● **STUDY TEXT**:

'''

"Death" of Estate Tax in 2010 creates Tax Trap for Spouses

My prior post was about the federal tax impact for single individuals who die in 2010 (unless Congress does as they have promised and create an estate tax retroactive to January 1, 2010 – we will have to wait and see if that happens and how it is constructed).

The news for single folks was not good. Mom dying with a $3.5 million estate in 2009 could leave it to son tax free. Mom dying with that same $3.5 million dollar estate, assuming the basis of her assets is $350,000, now creates a  federal capital gains tax of $277,500 for son (or $416,250 if he is in NJ).

The news for married folks is worse. In 2009 mom could leave $100 million (or whatever amount) to dad with no taxes whatsoever – there is an unlimited marital deduction from estate taxes (so long as your spouse is a US citizen). In 2010 only $4,300,000 will pass tax free to the surviving spouse.

The "death" of the estate tax creates a capital gains "trap" - and the “trap" catches assets passing to a surviving spouse that were never subject to tax under the estate tax.

What??? you say. How is it possible that by eliminating the estate tax you are creating a tax for widows and widowers? As I noted, due to the magic of Internal Revenue Code Section 1014, capital gains taxes disappear at death under the 2009 law. Section 1014 creates a “step-up in basis” by stating that when an estate is subject to estate taxes, the cost basis of inherited assets is the date of death value.  For example, mom bought stock for $10, and when she dies it is worth $100.  Dad  inherits stock and sells for $100.  His capital gains is $0 ($100 of value - $100 of basis =0).

'''

● **RECORDS PROVIDED**:

'''

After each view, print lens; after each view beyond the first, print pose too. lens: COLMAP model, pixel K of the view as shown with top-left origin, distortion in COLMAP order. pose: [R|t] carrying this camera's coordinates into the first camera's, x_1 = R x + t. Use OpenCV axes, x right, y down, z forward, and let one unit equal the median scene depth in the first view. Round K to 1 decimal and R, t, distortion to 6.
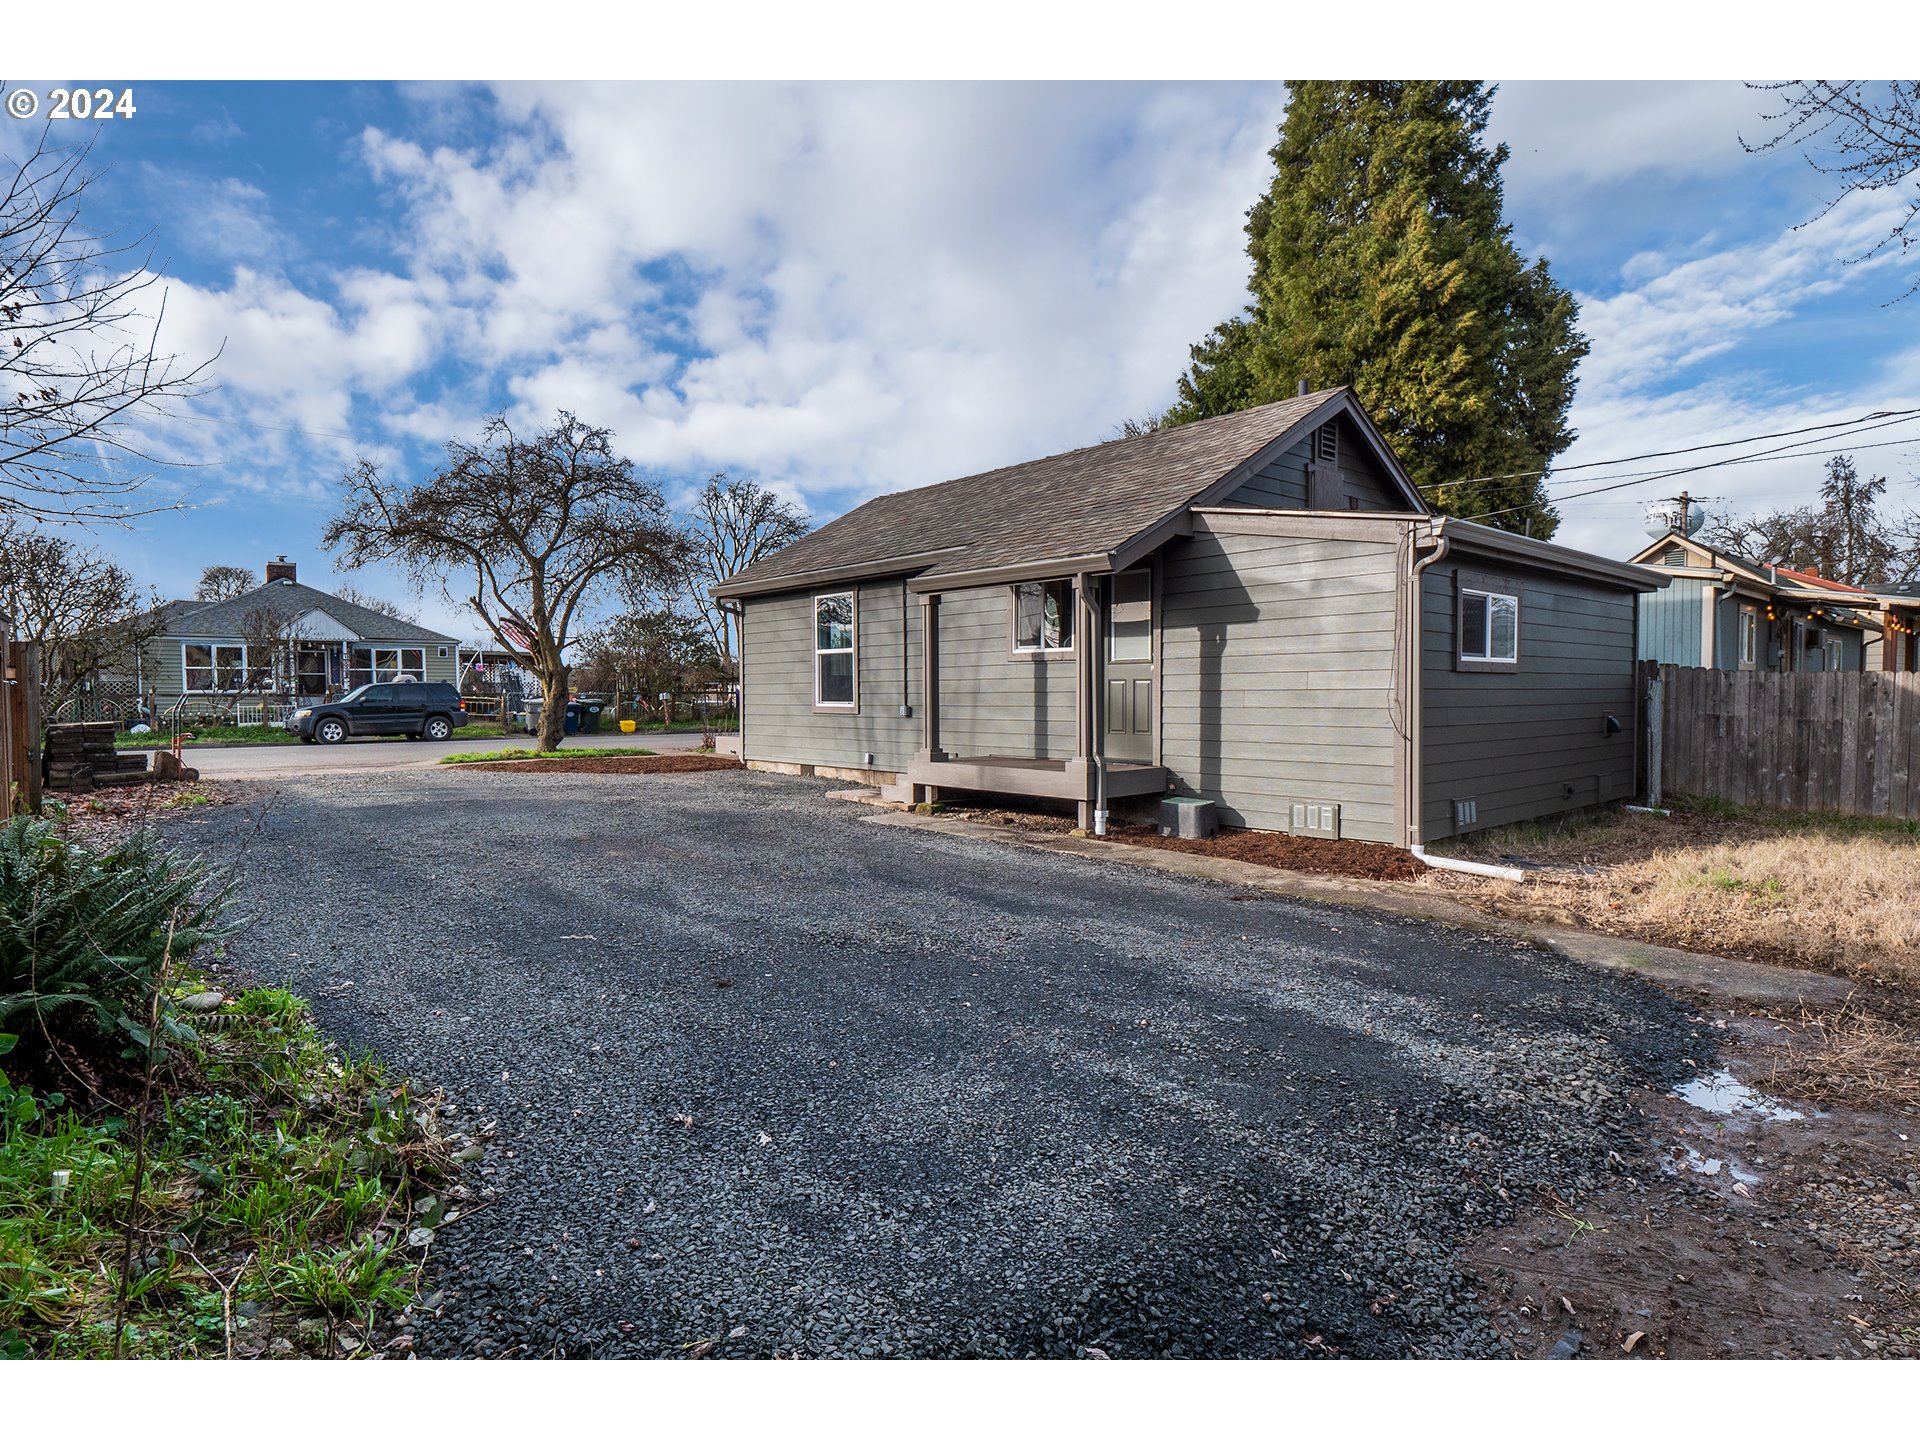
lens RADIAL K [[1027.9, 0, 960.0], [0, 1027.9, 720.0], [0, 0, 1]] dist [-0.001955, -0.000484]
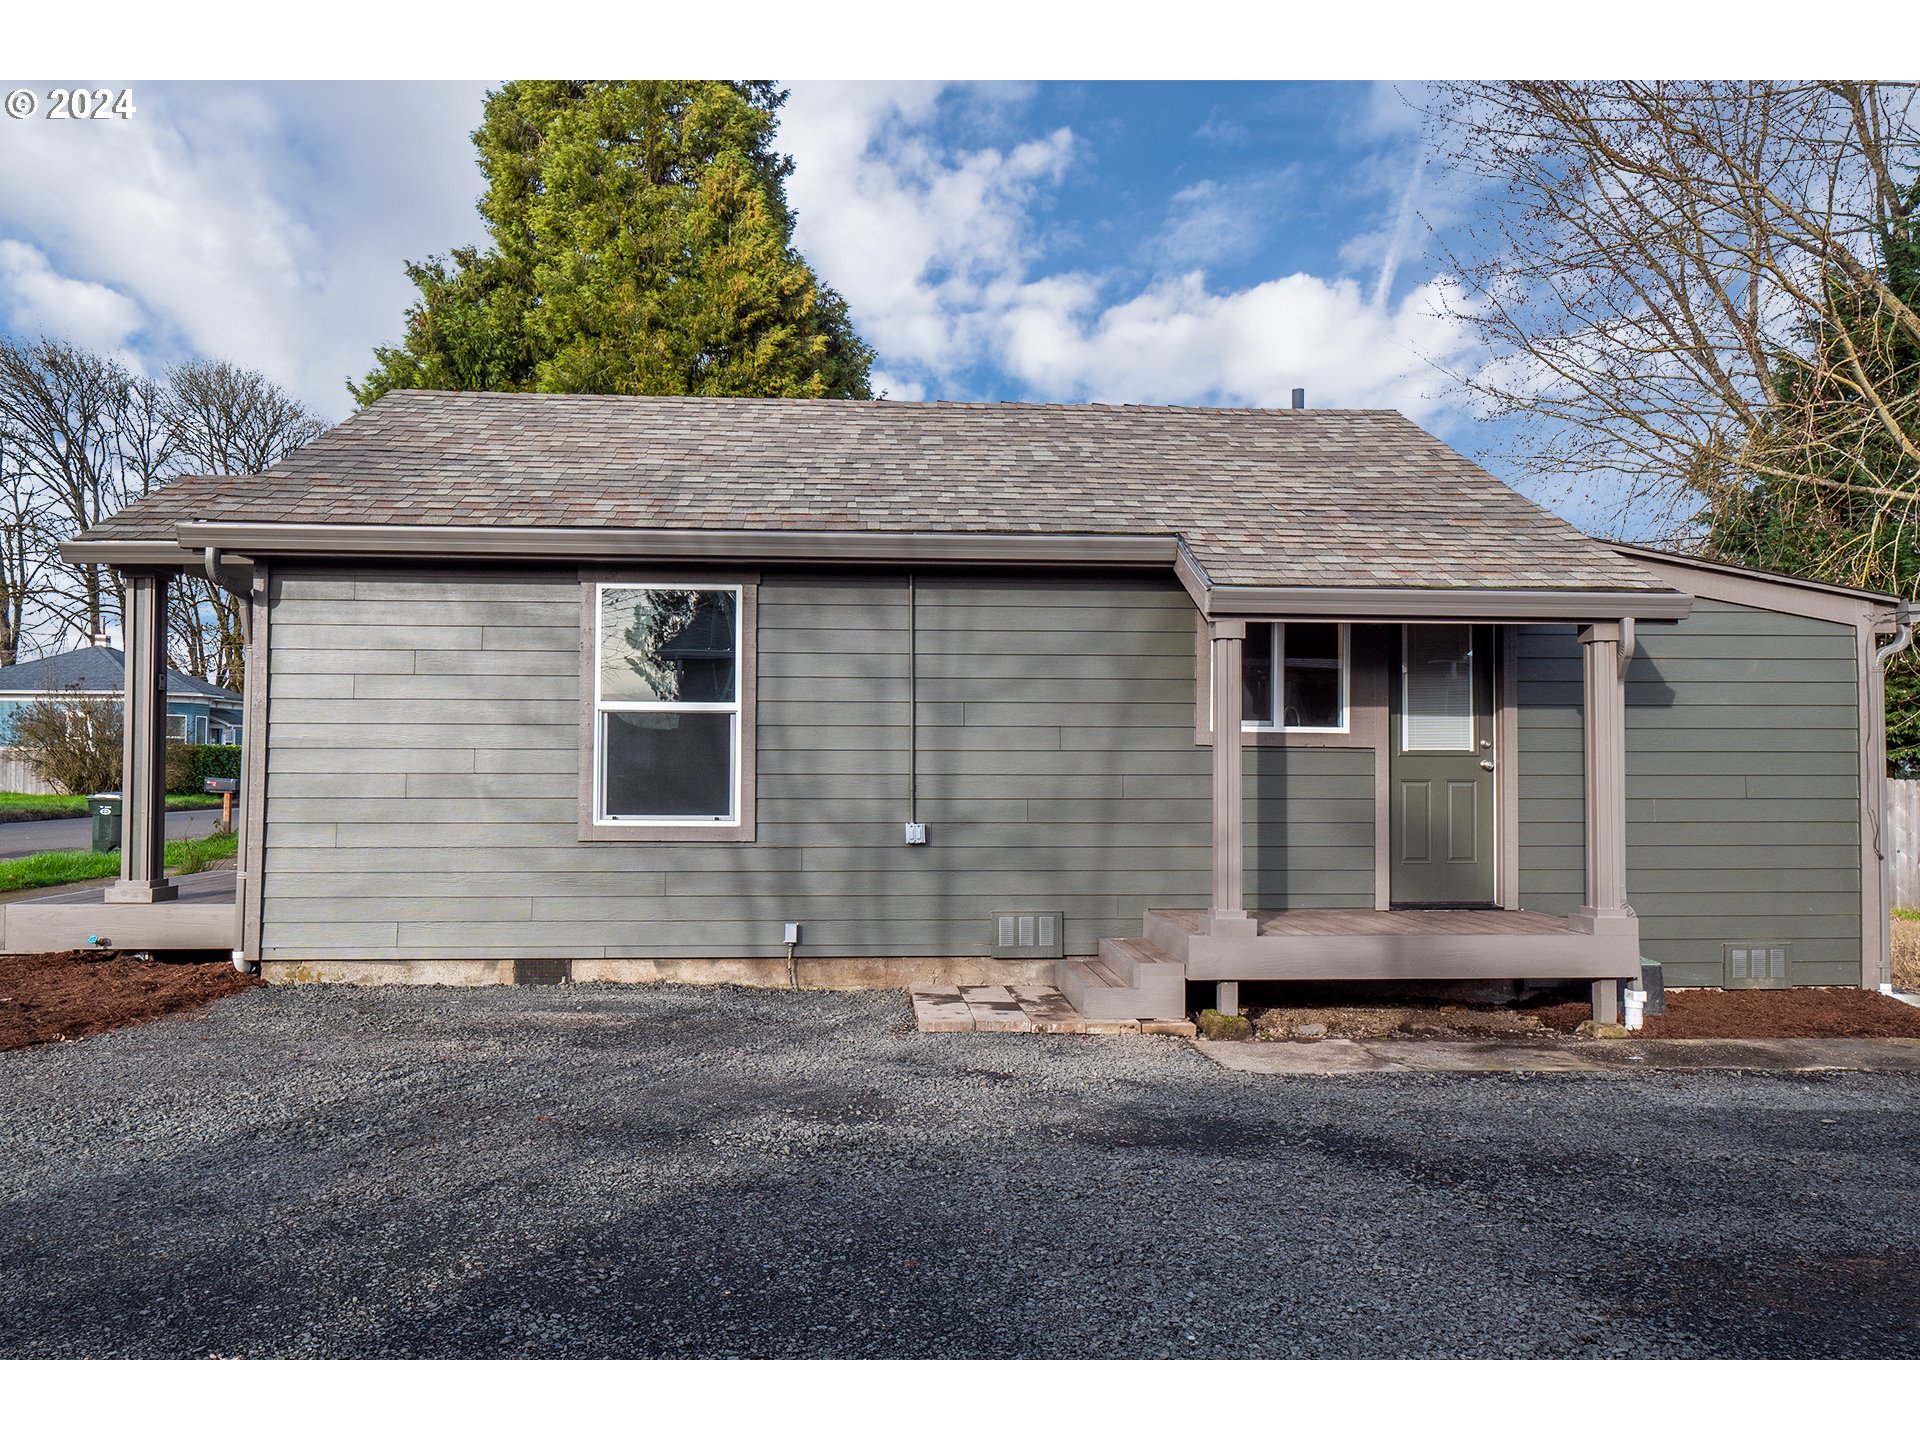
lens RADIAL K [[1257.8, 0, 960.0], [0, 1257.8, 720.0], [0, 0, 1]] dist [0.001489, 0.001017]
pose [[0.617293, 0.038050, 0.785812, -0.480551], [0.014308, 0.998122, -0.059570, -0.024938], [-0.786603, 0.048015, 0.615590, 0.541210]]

'''
'''

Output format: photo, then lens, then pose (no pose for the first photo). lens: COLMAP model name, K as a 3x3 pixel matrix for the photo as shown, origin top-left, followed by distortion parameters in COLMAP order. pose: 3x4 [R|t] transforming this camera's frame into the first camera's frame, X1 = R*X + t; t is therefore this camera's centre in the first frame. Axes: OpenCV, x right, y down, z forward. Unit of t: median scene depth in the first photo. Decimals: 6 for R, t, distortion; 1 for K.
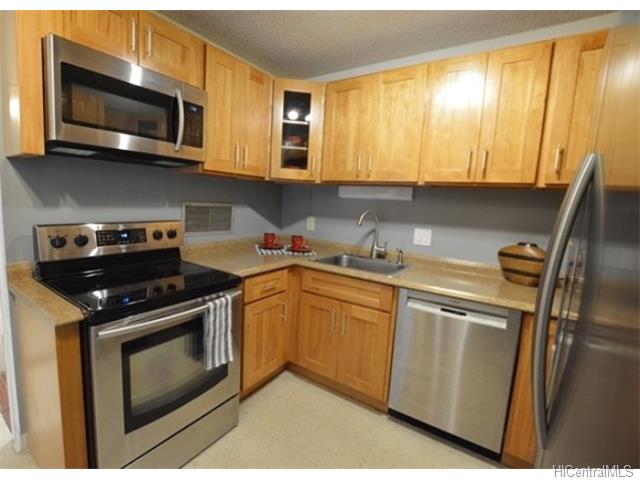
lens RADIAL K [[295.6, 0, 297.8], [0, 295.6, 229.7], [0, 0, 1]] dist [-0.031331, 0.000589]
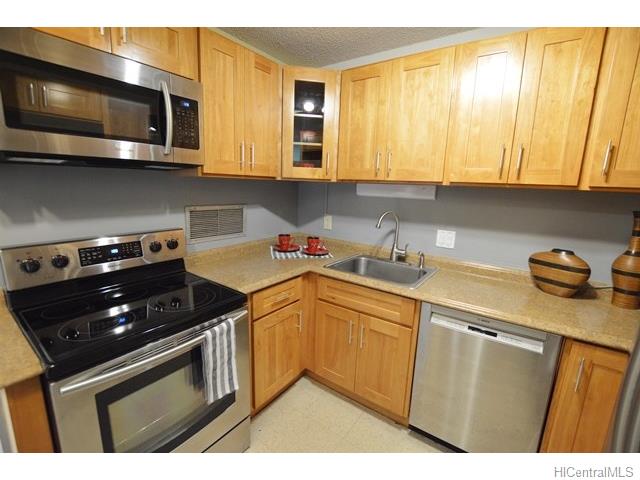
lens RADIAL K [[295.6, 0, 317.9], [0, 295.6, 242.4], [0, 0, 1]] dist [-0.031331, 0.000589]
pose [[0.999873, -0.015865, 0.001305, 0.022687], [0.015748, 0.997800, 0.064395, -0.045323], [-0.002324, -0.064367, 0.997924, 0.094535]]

'''
'''

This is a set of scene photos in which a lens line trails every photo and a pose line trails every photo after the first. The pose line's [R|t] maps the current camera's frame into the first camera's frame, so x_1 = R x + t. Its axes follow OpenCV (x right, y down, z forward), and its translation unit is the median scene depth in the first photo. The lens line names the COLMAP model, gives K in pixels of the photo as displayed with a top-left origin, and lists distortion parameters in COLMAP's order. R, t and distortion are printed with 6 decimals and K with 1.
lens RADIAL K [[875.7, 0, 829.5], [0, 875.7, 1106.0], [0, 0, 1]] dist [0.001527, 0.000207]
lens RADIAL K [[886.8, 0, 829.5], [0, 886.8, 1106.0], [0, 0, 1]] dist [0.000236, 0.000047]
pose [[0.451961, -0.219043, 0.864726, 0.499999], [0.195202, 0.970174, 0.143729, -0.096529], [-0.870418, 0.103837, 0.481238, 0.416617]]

'''

● **INSTRUCTIONS**:
1. According to the estate tax post, how much will pass tax free to a surviving spouse in 2010?
2. Return everything in the estate tax post from "The news for married" down to "the surviving spouse.", word for word.

● **TASK-BY-TASK RESULTS**:
1. $4,300,000

2.
The news for married folks is worse. In 2009 mom could leave $100 million (or whatever amount) to dad with no taxes whatsoever – there is an unlimited marital deduction from estate taxes (so long as your spouse is a US citizen). In 2010 only $4,300,000 will pass tax free to the surviving spouse.